= One out of Many (story) =

Short story by V. S. Naipaul

"One out of Many" is a short story within an unconventionally formatted novel entitled In a Free State, written by V. S. Naipaul and originally published by André Deutsch in 1971. The protagonist, Santosh, is forced to give up his familiar life inside the stratified castes of India to move with his employer, now an Indian ambassador, to Washington, D.C., during the civil rights protests and commensurate "hippie era". Themes developed in the story reflect Santosh's abrupt displacement from a comfortable, life-long acclimation in India, to an alien environment in the United States, where his beliefs, perceptions, and sense of belonging are upended.

==About the author==

V. S. Naipaul was a Trinidadian and Tobagonian British. He wrote works of fiction and nonfiction in English.

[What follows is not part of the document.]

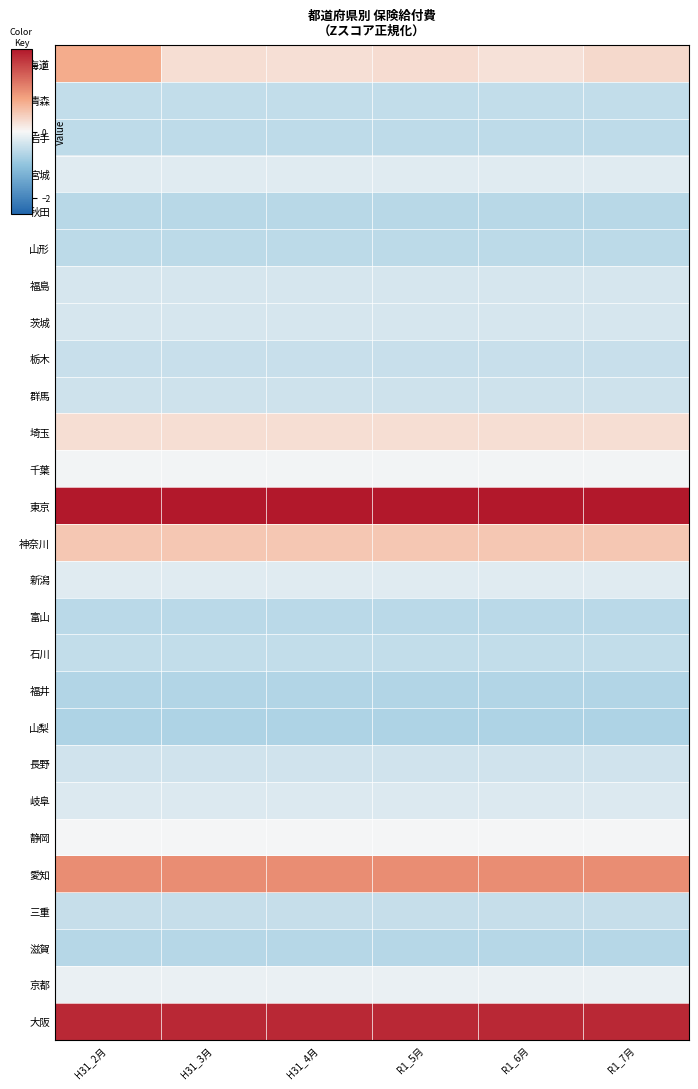

Between R1_5月 and R1_7月, which series saw the biggest shift?

北海道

He is known for his comedic early novels set in Trinidad, his bleaker novels of alienation in the wider world, and his vigilant chronicles of life and travels. He wrote in prose that was widely admired.

He published more than thirty books over fifty years. Naipaul won the Booker Prize in 1971 for his novel In a Free State. In 1989, he was awarded the Trinity Cross, Trinidad and Tobago's highest national honour. He received a knighthood in Britain in 1990, and in 2001, the Nobel Prize in Literature.